Received for publication November 27, 2003; revisions received January 20, 2004; accepted for publication February 6, 2004.
* Address for reprints: Coburn J. Porter, MD, Pediatric Cardiology, Mayo Clinic, Rochester, MN 55905, USA
cporter{at}mayo.edu
OBJECTIVE: This study was undertaken to review the role of electrophysiology testing and to determine the early and late results of medical and surgical management of supraventricular tachyarrhythmias in Ebstein anomaly.
METHODS: We reviewed 130 patients between 1990 and 2001 with Ebstein anomaly and history of tachyarrhythmia with a median age of 25 years (mean age 27.5 years); 106 underwent electrophysiologic testing and 24 had documented atrial flutter or fibrillation. We excluded 21 patients: negative results of testing (n = 18), ventricular tachycardia (n = 2), and junctional tachycardia (n = 1). The remaining 109 patients had more than one mechanism: accessory pathwaymediated tachycardia (n = 49), atrioventricular nodal reentrant tachycardia (n = 10), and atrial flutter/fibrillation (n = 70).

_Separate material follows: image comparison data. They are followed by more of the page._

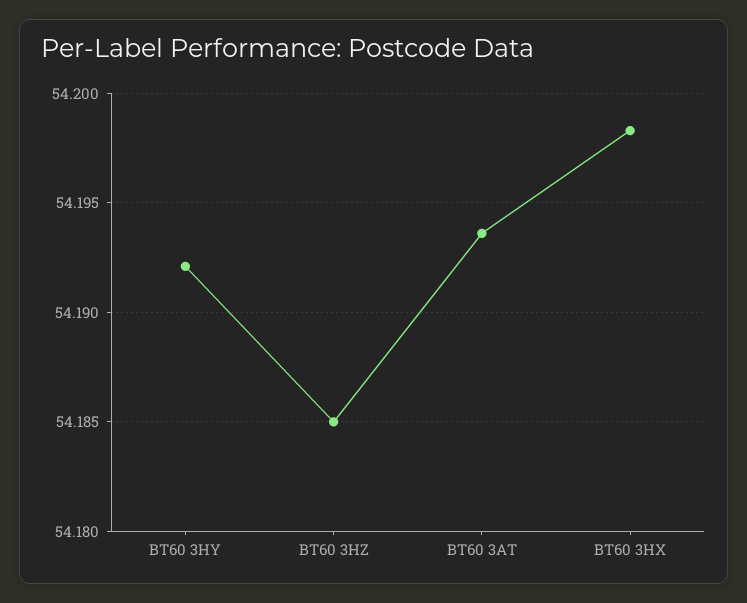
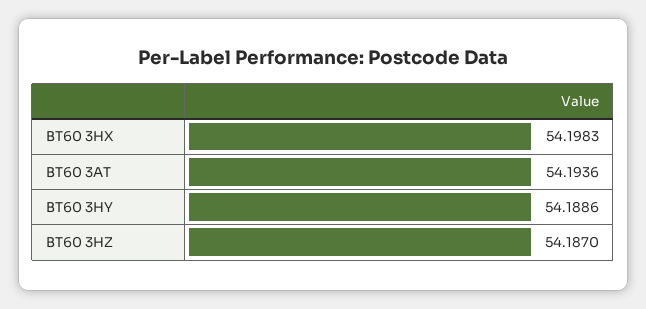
  {
-   "BT60 3HY": 54.192,
+   "BT60 3HY": 54.1886,
-   "BT60 3HZ": 54.185,
+   "BT60 3HZ": 54.187,
    "BT60 3AT": 54.1936,
    "BT60 3HX": 54.1983
  }

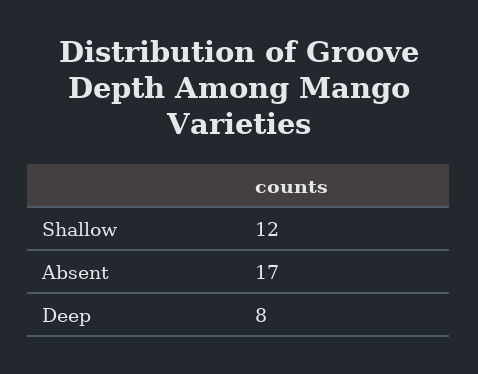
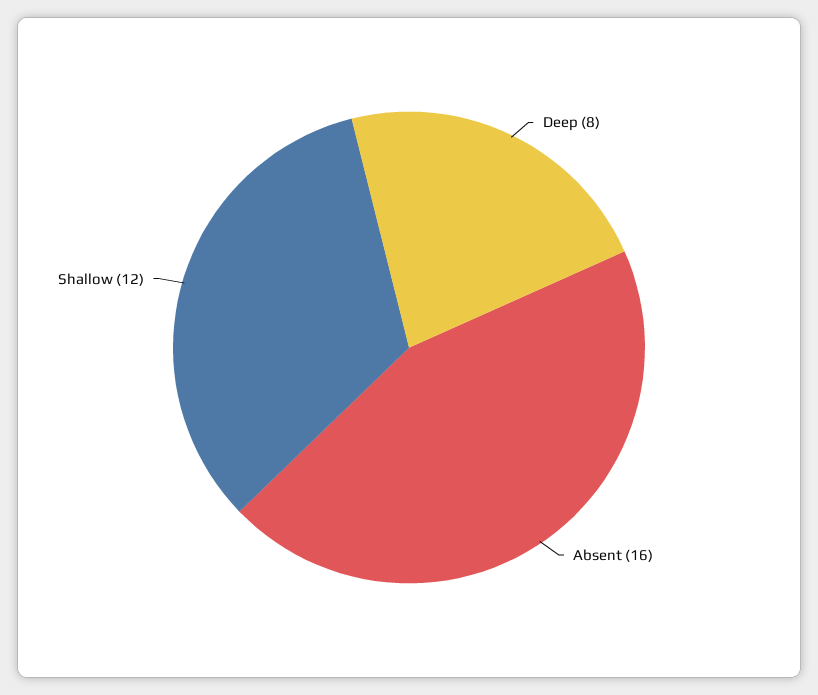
  {
    "Shallow": 12,
-   "Absent": 17,
+   "Absent": 16,
    "Deep": 8
  }

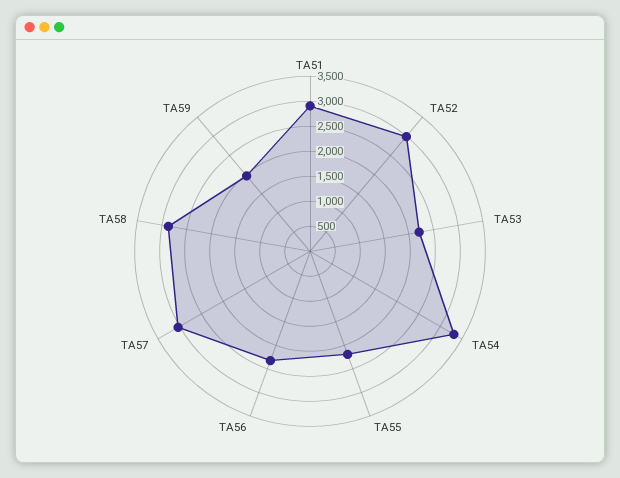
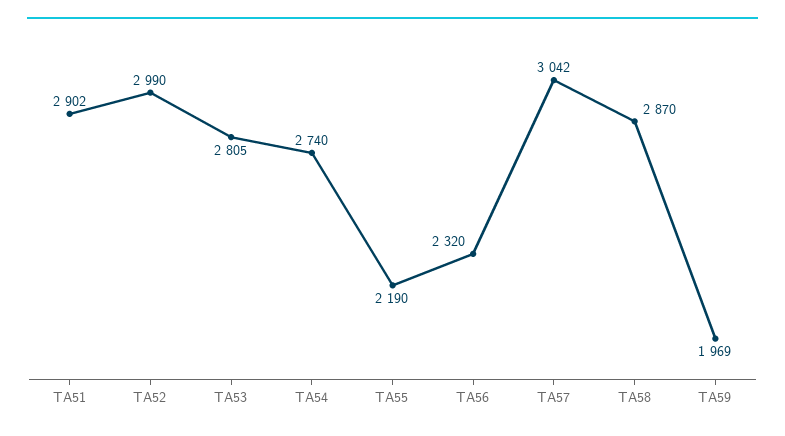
  {
    "TA51": 2902,
    "TA52": 2990,
-   "TA53": 2250,
+   "TA53": 2805,
-   "TA54": 3250,
+   "TA54": 2740,
    "TA55": 2190,
    "TA56": 2320,
    "TA57": 3042,
    "TA58": 2870,
    "TA59": 1969
  }

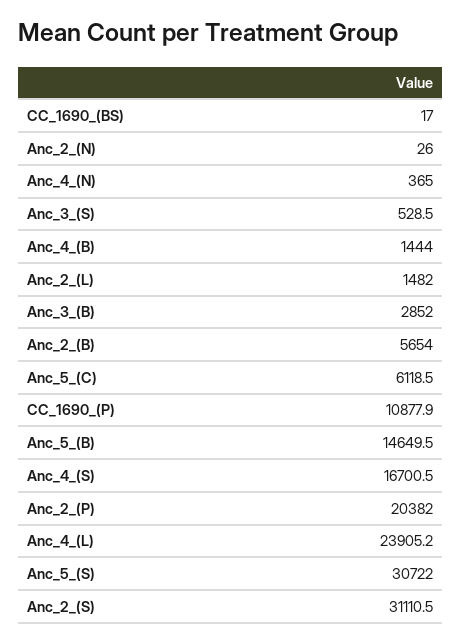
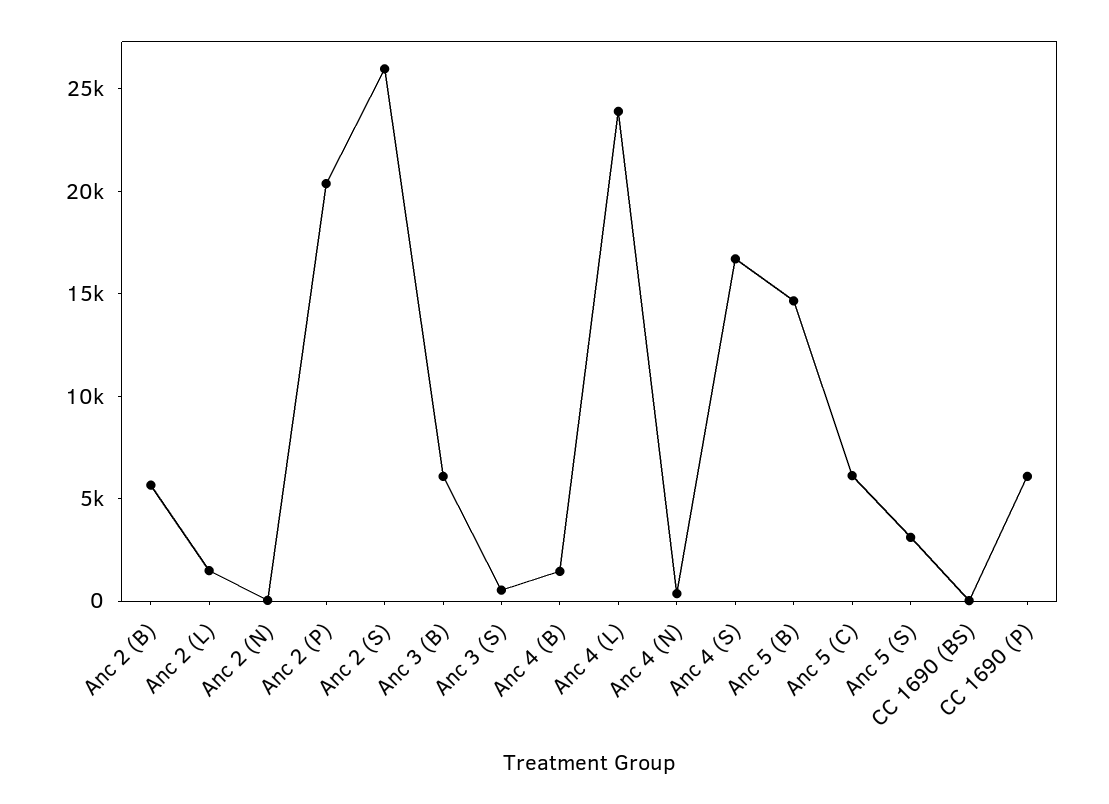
  {
    "CC_1690_(BS)": 17,
    "Anc_2_(N)": 26,
    "Anc_4_(N)": 365,
    "Anc_3_(S)": 528.5,
    "Anc_4_(B)": 1444,
    "Anc_2_(L)": 1482,
-   "Anc_3_(B)": 2852,
+   "Anc_3_(B)": 6000,
    "Anc_2_(B)": 5654,
    "Anc_5_(C)": 6118.5,
-   "CC_1690_(P)": 10877.9,
+   "CC_1690_(P)": 6000,
    "Anc_5_(B)": 14649.5,
    "Anc_4_(S)": 16700.5,
    "Anc_2_(P)": 20382,
    "Anc_4_(L)": 23905.2,
-   "Anc_5_(S)": 30722,
+   "Anc_5_(S)": 3000,
-   "Anc_2_(S)": 31110.5
+   "Anc_2_(S)": 26000
  }

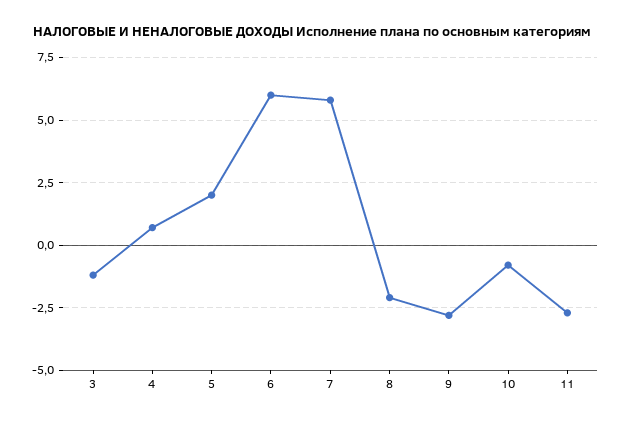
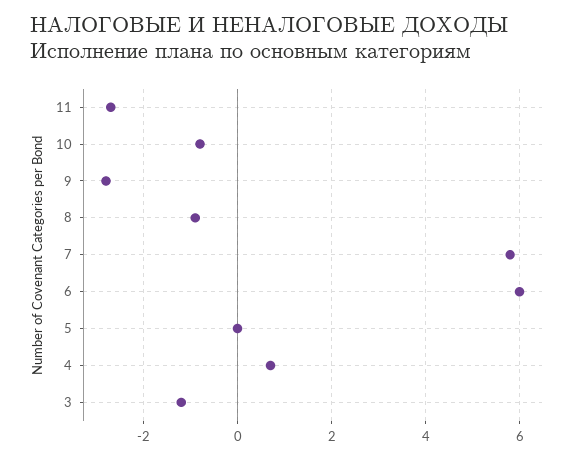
  {
    "3": -1,
    "4": 0.5,
-   "5": 2,
+   "5": 0,
    "6": 6,
    "7": 6,
-   "8": -2,
+   "8": -1,
    "9": -3,
    "10": -1,
    "11": -2.5
  }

RESULTS: Eighty-three patients underwent at least one arrhythmia procedure combined with surgery for Ebstein anomaly. Early mortality was 4.8%. Forty-one patients underwent surgical ablation of an accessory pathway without recurrent accessory pathwaymediated tachycardia at a mean follow-up of 48 months. Seven patients underwent surgical perinodal cryoablation for atrioventricular nodal reentrant tachycardia without recurrence at a mean follow-up of 57 months. Forty-eight patients underwent surgical intervention for atrial flutter or fibrillation (right-sided maze procedure, n = 38, and cryoablation of the atrial isthmus, n = 10). Freedom from recurrent atrial flutter or fibrillation was 75% at a mean follow-up of 34 months.
CONCLUSION: Concomitant arrhythmia procedures can be performed without increase in early mortality and should be added to Ebstein repairs for all patients who have supraventricular tachyarrhythmias. Surgical procedures for accessory pathwaymediated tachycardia and atrioventricular nodal reentrant tachycardia give excellent (100%) freedom from recurrence of those arrhythmias. Surgical intervention for atrial flutter/fibrillation yields freedom from late recurrence in 75% of cases.